__WHAT TO PRODUCE__
Please repeat the entries word for word and keep the images out.

-- -- --

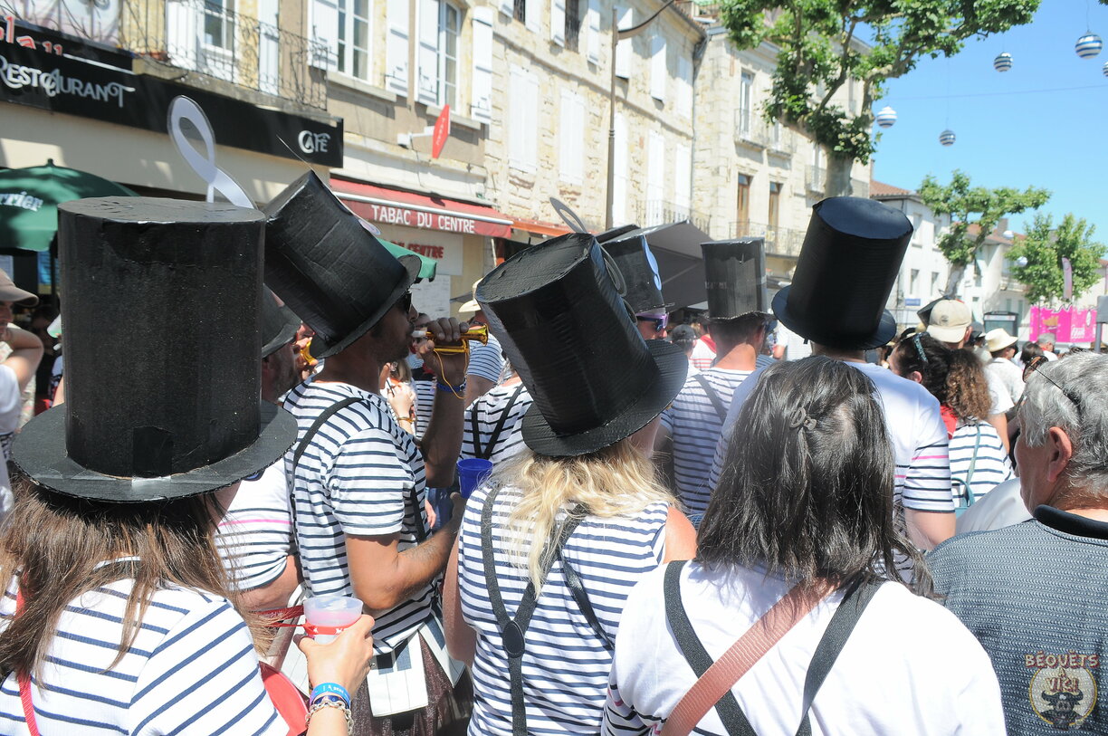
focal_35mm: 27
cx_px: 554
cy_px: 368
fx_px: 830
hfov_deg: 67.4
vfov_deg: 47.8
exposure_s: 1/250
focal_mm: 18
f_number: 8
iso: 200
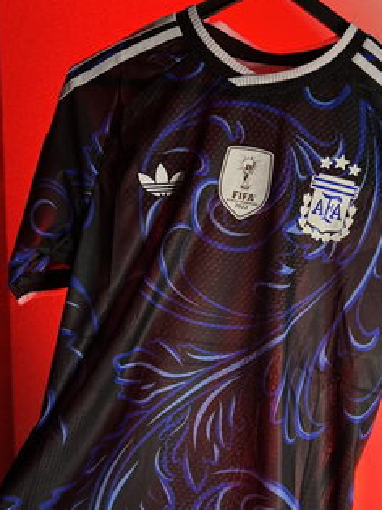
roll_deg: +0.4
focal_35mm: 44
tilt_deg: -4.6
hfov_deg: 32.6
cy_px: 291
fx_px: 648
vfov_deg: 42.9
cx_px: 256
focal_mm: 5.7
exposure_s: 1/30
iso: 500
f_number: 1.5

-- -- --

__EXERCISE RESPONSE__
focal_35mm: 27
cx_px: 554
cy_px: 368
fx_px: 830
hfov_deg: 67.4
vfov_deg: 47.8
exposure_s: 1/250
focal_mm: 18
f_number: 8
iso: 200
roll_deg: +0.4
focal_35mm: 44
tilt_deg: -4.6
hfov_deg: 32.6
cy_px: 291
fx_px: 648
vfov_deg: 42.9
cx_px: 256
focal_mm: 5.7
exposure_s: 1/30
iso: 500
f_number: 1.5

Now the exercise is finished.